Effects of constant-voltage stress on the stability of Parylene-C columnar microfibrous thin films

Abstract

A systematic study of the degradation caused by electrical stress in Parylene-C columnar microfibrous thin films (μFTFs) was carried out to explore their suitability for applications in flexible electronics. The columnar μFTFs were fabricated by directing a collimated flux of Parylene-C monomers normally toward a planar substrate in a low-vacuum chamber. Metal-insulator-metal (MIM) capacitors incorporating Parylene-C columnar μFTFs were fabricated and electrically characterized to examine reliability and electrical-stress resistance. The measured leakage current in and capacitance of MIMs were studied as functions of constant-voltage stress (CVS) applied to the MIMs. Room-temperature leakage current in the MIMs before and after CVS was found to be space-charge limited. The space charge comprises defects introduced during fabrication, no new defects being induced by the CVS. Kohlrausch-Williams-Watts relaxation was exploited to understand transient leakage-current behavior, and characteristic times in the 3.5–3.9 s range and stretch factors in the 4.2–5.2 range were determined.

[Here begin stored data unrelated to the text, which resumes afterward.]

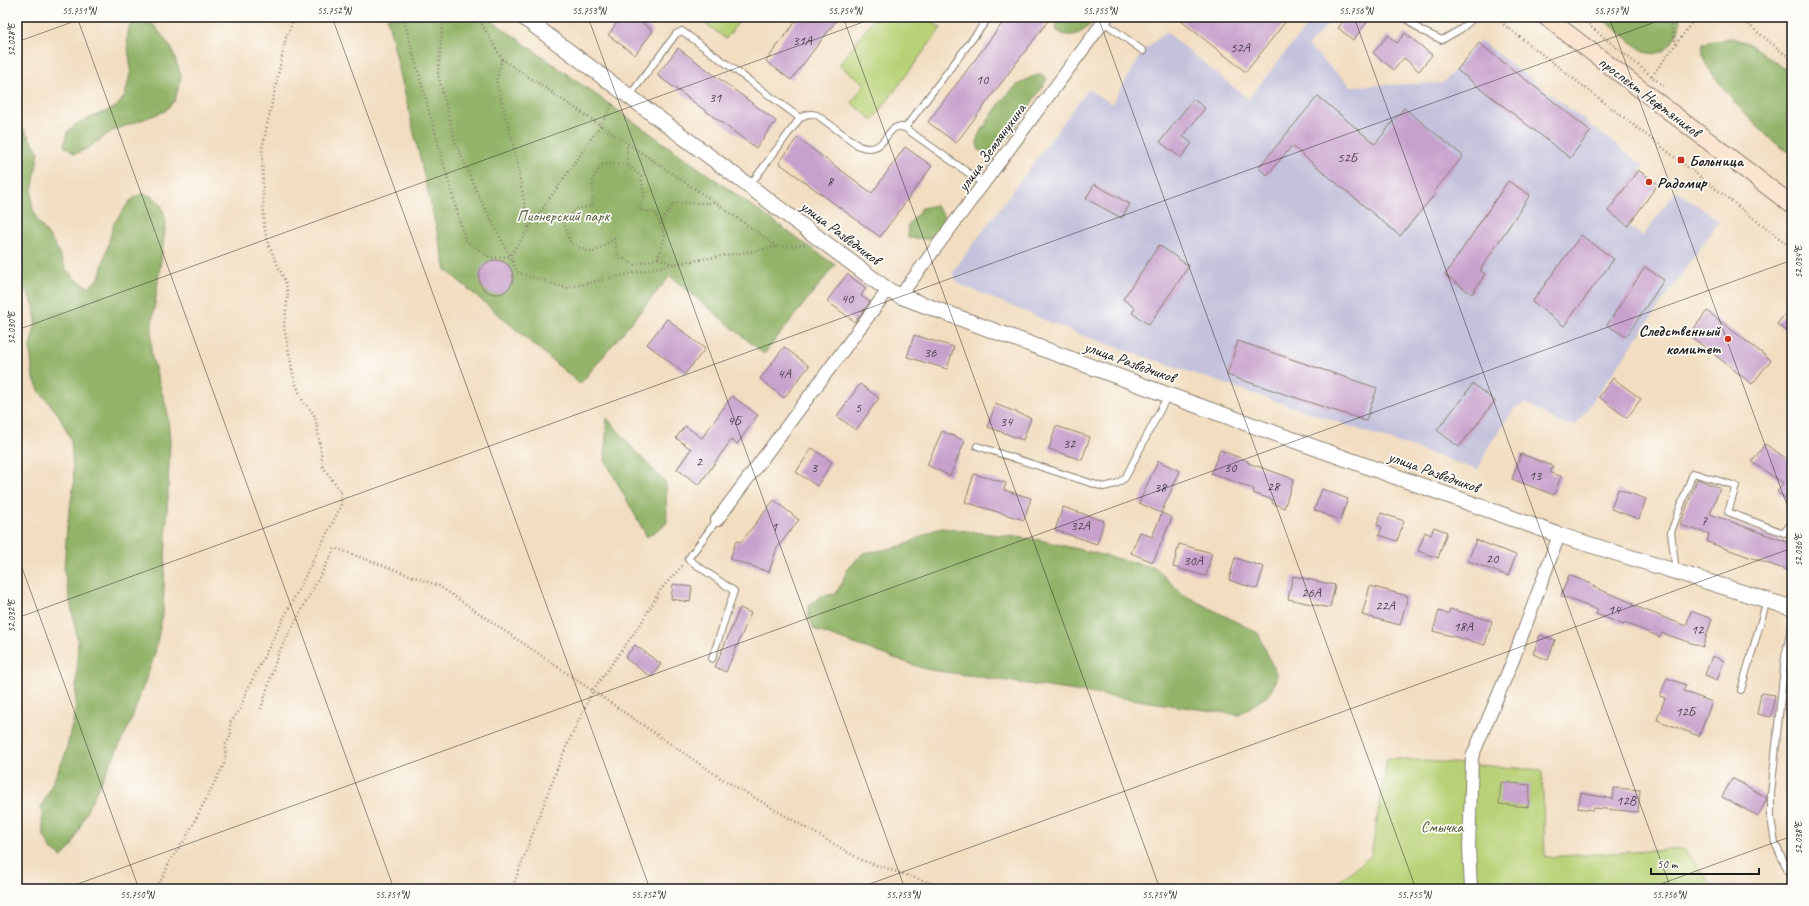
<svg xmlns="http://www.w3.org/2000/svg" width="1809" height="906" viewBox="0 0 1809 906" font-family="Caveat,sans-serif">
  <rect width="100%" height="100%" fill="#fdfcf7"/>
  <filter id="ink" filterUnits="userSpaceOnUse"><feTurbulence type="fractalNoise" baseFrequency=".025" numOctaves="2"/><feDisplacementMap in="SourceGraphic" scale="8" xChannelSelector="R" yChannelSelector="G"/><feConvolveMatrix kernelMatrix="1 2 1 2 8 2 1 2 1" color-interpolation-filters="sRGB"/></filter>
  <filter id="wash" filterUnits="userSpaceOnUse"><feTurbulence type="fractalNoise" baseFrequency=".012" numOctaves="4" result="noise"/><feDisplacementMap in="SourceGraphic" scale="16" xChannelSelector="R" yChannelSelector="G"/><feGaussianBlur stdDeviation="0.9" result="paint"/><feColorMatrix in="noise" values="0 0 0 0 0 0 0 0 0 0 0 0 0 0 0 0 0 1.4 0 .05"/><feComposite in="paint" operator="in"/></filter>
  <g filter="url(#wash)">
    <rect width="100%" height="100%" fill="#f2ddc0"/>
    <polygon fill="#c3c1db" points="1314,17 1335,17 1308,46 1351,86 1443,83 1480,40 1644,166 1611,213 1643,236 1676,190 1719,221 1576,425 1562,424 1526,403 1515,408 1490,444 1478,470 1078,334 959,284 952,273 1088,89 1112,104 1143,51 1166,32 1248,99"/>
    <g fill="#b8d176" stroke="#6a7649">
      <polygon points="697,17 742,17 726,39"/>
      <polygon points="875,17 926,17 941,28 873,120 851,103 865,84 839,65"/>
      <polygon points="1387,758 1542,770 1545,857 1684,849 1712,885 1721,889 1329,889 1371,856"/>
    </g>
    <g fill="#92b367" stroke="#576842">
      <polygon points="387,17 490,17 491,20 835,265 764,354 670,276 580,384 446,270"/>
      <path d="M1062 17H1096C1087 30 1073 42 1057 31L1056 24Z"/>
      <path d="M1600 17H1681C1680 36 1664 62 1643 51Z"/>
      <polygon points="142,20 155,26 172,49 181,76 175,100 165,111 112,131 88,148 75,154 64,146 67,132 78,123 116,107 125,96 131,69 127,40 129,26"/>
      <path d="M1731 38 1746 42 1788 71 1792 76V94L1787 110 1786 118 1792 133V153C1769 145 1719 86 1706 64 1703 58 1702 50 1703 43Z"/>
      <path d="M1042 74 1047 79 1010 136 986 153 979 150 977 143 978 136C996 110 1009 81 1042 74Z"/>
      <path d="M17 125 22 127 39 152 32 192V206L37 220 54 243 66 269 76 280 89 287 99 278 114 223 130 201 142 193C161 199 162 204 166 223L152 325 151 354 167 410 170 440 163 613 154 657 129 726 89 806 72 846 62 857 51 849 44 836 41 808 65 755 75 713 78 642 64 570 67 526 74 483 71 440 59 415 40 392 33 377 30 348 36 321 34 306 28 294 17 280Z"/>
      <polygon points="935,205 944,215 939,230 928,239 908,238 908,225 922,208"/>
      <polygon points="607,418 636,452 666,483 667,523 647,537 605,460"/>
      <path d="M942 528 1040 540 1156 568 1182 594 1258 633 1277 676 1270 694 1239 715 925 669 815 630 809 619 808 606 821 596 836 594 848 569 863 553C877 551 890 549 904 545 918 540 925 532 942 528Z"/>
    </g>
    <g id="blocks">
      <g fill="#c7a0cc">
        <polygon points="621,17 635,17 653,31 635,55 608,35"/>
        <polygon points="799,17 839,17 791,80 766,61"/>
        <polygon points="1007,17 1051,17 956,143 928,122"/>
        <polygon points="1176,17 1289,17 1246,72"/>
        <polygon points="1347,17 1371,17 1353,40 1338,28"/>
        <polygon points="1405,33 1432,55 1419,71 1404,58 1394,70 1373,53 1388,35 1397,43"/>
        <polygon points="1479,43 1591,131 1570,158 1457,70"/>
        <polygon points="678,48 776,121 756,148 657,75"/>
        <polygon points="1318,96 1375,144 1404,108 1463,156 1433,193 1435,194 1400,236 1292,146 1267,175 1258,168"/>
        <polygon points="1193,99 1205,108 1183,137 1192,143 1181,158 1160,142"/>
        <polygon points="797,138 872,193 905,147 932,166 880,237 779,163"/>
        <polygon points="1638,170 1658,184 1628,226 1608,211"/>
        <polygon points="1508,181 1530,195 1480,270 1485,274 1472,294 1445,275"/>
        <polygon points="1094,184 1130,204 1122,218 1086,199"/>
        <polygon points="1581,235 1614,259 1564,326 1532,302"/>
        <polygon points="1159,245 1189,266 1149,325 1132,313 1135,308 1123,299"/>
        <circle cx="496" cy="277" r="17"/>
        <polygon points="1645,267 1664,280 1626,337 1607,325"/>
        <polygon points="847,274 866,288 861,296 870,302 855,322 827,301"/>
        <polygon points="1792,305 1792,335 1777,324"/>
        <polygon points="1707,311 1771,360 1752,384 1689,335"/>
        <polygon points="667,319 705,349 685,374 647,344"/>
        <polygon points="914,335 954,347 947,369 907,357"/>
        <polygon points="1238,341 1377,388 1366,421 1227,375"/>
        <polygon points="784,347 809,366 784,398 760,379"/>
        <polygon points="1613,378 1641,399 1627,418 1599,397"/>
        <polygon points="860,384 879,398 856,430 837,416"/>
        <polygon points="1473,384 1495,401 1459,447 1437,430"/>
        <polygon points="732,396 758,415 737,444 731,440 699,485 677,469 691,449 676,438 685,426 702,438"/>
        <polygon points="995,404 1031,418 1023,440 988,427"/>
        <polygon points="1056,426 1090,437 1082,460 1049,449"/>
        <polygon points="942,431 965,441 950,476 927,465"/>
        <polygon points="1765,444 1792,462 1792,503 1777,492 1783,483 1752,462"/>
        <polygon points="812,448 832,462 817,486 796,472"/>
        <polygon points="1220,450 1248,461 1248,463 1294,479 1284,508 1272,503 1273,500 1253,493 1254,489 1211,473"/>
        <polygon points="1521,454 1553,466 1550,473 1561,476 1554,495 1512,479"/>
        <polygon points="1158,461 1180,471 1161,513 1139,503"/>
        <polygon points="974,474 1006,483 1004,490 1031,498 1024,520 965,502"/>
        <polygon points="1697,479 1720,488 1710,514 1792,544 1792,572 1707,542 1709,534 1680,525"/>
        <polygon points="1322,489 1348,499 1340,520 1314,510"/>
        <polygon points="1618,489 1646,499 1639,519 1611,509"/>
        <polygon points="774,500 799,520 777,548 769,572 730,559 736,541 741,542"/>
        <polygon points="1063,507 1104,521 1097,544 1055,530"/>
        <polygon points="1162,513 1172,518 1153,562 1131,553 1140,532 1152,537"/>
        <polygon points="1381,513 1404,521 1397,541 1379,535 1382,527 1377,525"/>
        <polygon points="1434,527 1447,532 1438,558 1418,551 1425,532 1431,535"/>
        <polygon points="1476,540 1516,555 1508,576 1468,561"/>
        <polygon points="1179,544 1212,553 1206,576 1173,567"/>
        <polygon points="1235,558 1264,567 1257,589 1229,580"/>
        <polygon points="1569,575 1594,585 1593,587 1633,603 1632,605 1686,626 1691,611 1712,619 1703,647 1662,633 1660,637 1625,623 1624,625 1596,614 1598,610 1561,596"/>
        <polygon points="1293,576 1335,585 1330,608 1288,599"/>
        <polygon points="673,584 692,587 690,602 671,599"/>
        <polygon points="1370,586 1408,596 1400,625 1362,615"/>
        <polygon points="740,608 751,613 726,672 715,667"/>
        <polygon points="1450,609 1492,621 1485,645 1433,631 1439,611 1448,614"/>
        <polygon points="1540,635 1555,640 1548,660 1533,654"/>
        <polygon points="635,645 661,664 651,677 625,658"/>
        <polygon points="1712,656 1724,661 1717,680 1705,675"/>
        <polygon points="1667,678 1686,685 1683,691 1712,702 1699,736 1657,720 1665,698 1660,696"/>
        <polygon points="1761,693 1775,695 1771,717 1757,714"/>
        <polygon points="1732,778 1766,797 1766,801 1758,816 1722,797"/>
        <polygon points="1501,782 1530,785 1528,807 1499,804"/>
        <polygon points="1614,788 1640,790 1638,812 1594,808 1593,810 1578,808 1581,793 1613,799"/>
      </g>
    </g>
  </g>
  <g filter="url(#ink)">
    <use href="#blocks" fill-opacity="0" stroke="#877c6e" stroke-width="1"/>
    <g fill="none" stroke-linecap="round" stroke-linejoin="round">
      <defs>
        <g id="service">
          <polyline points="1097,17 1143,51"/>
          <polyline points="1404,17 1422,31 1442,40 1461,29 1475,17"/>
          <polyline points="630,95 676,34 682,31 800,118"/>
          <polyline points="905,128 989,17"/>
          <path d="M750 185 800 118C806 114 810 113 817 115L859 146C889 157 884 120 905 128L984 184"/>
          <polyline points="977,446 1103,487 1116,484 1125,478 1168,395"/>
          <polyline points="1676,571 1671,532 1693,473 1736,486 1728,512 1784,533 1792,522"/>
          <polyline points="1792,623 1785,657 1771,794 1771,818 1775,843 1792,880"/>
          <polyline points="712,659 734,591 688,559 717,520"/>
          <polyline points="1741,690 1767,600"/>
        </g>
        <g id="minor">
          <polyline points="900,296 1107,17"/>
          <polyline points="717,520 888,290"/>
          <polyline points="1471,889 1469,848 1472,757 1513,660 1559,535"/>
        </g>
        <polyline id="tertiary" points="523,17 888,290 900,296 1168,395 1559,535 1792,608"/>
        <polyline id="secondary" points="1546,17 1792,205"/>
      </defs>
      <use href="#service" stroke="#877c6e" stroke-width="8"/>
      <use href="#minor" stroke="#877c6e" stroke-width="14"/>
      <use href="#tertiary" stroke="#877c6e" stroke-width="17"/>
      <use href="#secondary" stroke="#877c6e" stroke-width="19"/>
      <g stroke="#877c6e" stroke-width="2.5" stroke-dasharray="1 3" stroke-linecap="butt">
        <polyline points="403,17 465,240 491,258 510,256 517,272 566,288 673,264 778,247"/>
        <polyline points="442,17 443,19 438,74 455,141 480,199 510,256 600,126 614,102"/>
        <polyline points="478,17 502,59 716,203 778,247 805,245"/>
        <polyline points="1494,17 1792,248"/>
        <polyline points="1579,17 1665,87"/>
        <polyline points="1668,17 1676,43"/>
        <polyline points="1739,17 1792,60"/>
        <polyline points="502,59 496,81 514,147 529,228"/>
        <polyline points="1652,76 1696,17"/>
        <polyline points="627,164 602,164 593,179 592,206 577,209 563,222 571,244 592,253 614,239 618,256 635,265 658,258 665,235 655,212 639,210 644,196 641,177 627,164 627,145"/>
        <polyline points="660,224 674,203 715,203"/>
        <polyline points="658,258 673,264"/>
        <polyline points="261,709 278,654 335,548 439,586 719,777 861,860 949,889"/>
        <polyline points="513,886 562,756 593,690 640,625 661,589 682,566"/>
        <polyline points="153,889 162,879 171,859 185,840 225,762 226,744 231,735 230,723 241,708 247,690 341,506 341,492 323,467 316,420 313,413 303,402 294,379 284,327 288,294 285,281 268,244 264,226 262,149 286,38 293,20 293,17"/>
        <polyline points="1079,889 1104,886 1158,889"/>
      </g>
      <use href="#service" stroke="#fff" stroke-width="6"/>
      <use href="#minor" stroke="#fff" stroke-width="12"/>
      <use href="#tertiary" stroke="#fff" stroke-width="15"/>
      <use href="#secondary" stroke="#fce5d0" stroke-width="17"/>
    </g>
  </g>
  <path fill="none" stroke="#1c1c1c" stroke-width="1" stroke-opacity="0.45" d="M77 17 394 889M332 17 650 889M588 17 905 889M843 17 1160 889M1098 17 1416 889M1354 17 1671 889M1609 17 1792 519M17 42 86 17M17 330 877 17M17 554 139 889M17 618 1669 17M64 889 1792 260M856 889 1792 548M1647 889 1792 836"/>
  <g fill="#c8321e" stroke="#fdfcf7" stroke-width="1.5">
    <rect x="1677" y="156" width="8" height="8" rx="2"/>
    <circle cx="1649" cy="182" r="4"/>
    <circle cx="1728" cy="339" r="4"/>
  </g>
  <g text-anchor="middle" stroke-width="3.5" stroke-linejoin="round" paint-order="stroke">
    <g font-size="14" fill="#473d48">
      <text x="802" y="45">31А</text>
      <text x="1240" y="52">52А</text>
      <text x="982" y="84">10</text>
      <text x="715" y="102">31</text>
      <text x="1347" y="162">52Б</text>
      <text x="830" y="186">8</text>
      <text x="847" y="303">40</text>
      <text x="930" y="357">36</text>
      <text x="784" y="378">4А</text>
      <text x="858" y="412">5</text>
      <text x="734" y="425">4Б</text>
      <text x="1006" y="426">34</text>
      <text x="1069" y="448">32</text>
      <text x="699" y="466">2</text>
      <text x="814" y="472">3</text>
      <text x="1230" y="472">30</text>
      <text x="1535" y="480">13</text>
      <text x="1273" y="491">28</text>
      <text x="1160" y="492">38</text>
      <text x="1704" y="525">7</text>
      <text x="1080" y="530">32А</text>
      <text x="774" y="531">1</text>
      <text x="1492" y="563">20</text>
      <text x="1193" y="565">30А</text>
      <text x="1311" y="597">26А</text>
      <text x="1385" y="610">22А</text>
      <text x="1614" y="614">14</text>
      <text x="1463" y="631">18А</text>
      <text x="1697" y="634">12</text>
      <text x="1685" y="716">12Б</text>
      <text x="1626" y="805">12В</text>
    </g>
    <g font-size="16" fill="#1c1c1c" stroke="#fdfcf7">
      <text transform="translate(1650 96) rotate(37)" y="6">проспект Нефтяников</text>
      <text transform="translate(991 147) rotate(-54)" y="6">улица Землянухина</text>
      <text transform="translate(841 232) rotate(37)" y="6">улица Разведчиков</text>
      <text transform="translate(1130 361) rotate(20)" y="6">улица Разведчиков</text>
      <text transform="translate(1434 471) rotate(20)" y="6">улица Разведчиков</text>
    </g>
    <g font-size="16" font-weight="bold" fill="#1c1c1c" stroke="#fdfcf7" text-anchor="start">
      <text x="1689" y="166">Больница</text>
      <text x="1657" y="188">Радомир</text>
      <text x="1720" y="336" text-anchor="end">Следственный<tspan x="1720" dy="18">комитет</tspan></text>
    </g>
    <g font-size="16" fill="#535b3c" stroke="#fdfcf7">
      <text x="563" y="221">Пионерский парк</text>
      <text x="1442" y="832">Смычка</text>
    </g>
  </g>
  <rect width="1809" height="906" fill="none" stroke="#fdfcf7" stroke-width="44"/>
  <path d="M1651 868v6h108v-6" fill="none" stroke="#1c1c1c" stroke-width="2"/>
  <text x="1657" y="868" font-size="12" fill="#1c1c1c" stroke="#fdfcf7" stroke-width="3" paint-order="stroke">50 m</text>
  <rect x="22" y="22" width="1765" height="862" fill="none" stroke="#1c1c1c" stroke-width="1.5"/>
  <g font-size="10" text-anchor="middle" fill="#1c1c1c">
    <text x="79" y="14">55.751°N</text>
    <text x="334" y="14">55.752°N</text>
    <text x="589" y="14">55.753°N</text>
    <text x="845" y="14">55.754°N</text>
    <text x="1100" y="14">55.755°N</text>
    <text x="1356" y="14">55.756°N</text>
    <text x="1611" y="14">55.757°N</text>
    <text transform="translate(11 40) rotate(-90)" y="4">52.028°E</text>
    <text transform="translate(1798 262) rotate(-90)" y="4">52.034°E</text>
    <text transform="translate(11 328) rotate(-90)" y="4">52.030°E</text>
    <text transform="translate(1798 550) rotate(-90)" y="4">52.036°E</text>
    <text transform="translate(11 616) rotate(-90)" y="4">52.032°E</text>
    <text transform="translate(1798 838) rotate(-90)" y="4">52.038°E</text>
    <text x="137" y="898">55.750°N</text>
    <text x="392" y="898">55.751°N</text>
    <text x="648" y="898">55.752°N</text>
    <text x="903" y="898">55.753°N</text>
    <text x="1159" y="898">55.754°N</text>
    <text x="1414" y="898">55.755°N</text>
    <text x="1669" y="898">55.756°N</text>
  </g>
</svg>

These parameters suggest that carrier trapping at defects and their polarization orientation are related to space-charge formation. Furthermore, capacitance dependences on time and frequency were found to be good indicators of the CVS-induced degradation and stability. Charge buildup in the Parylene-C columnar μ-FTFs is accompanied by capacitance decrease with CVS duration. Extrapolation of the capacitance-decrease dependence on CVS duration enables predictions of reliability over extended periods.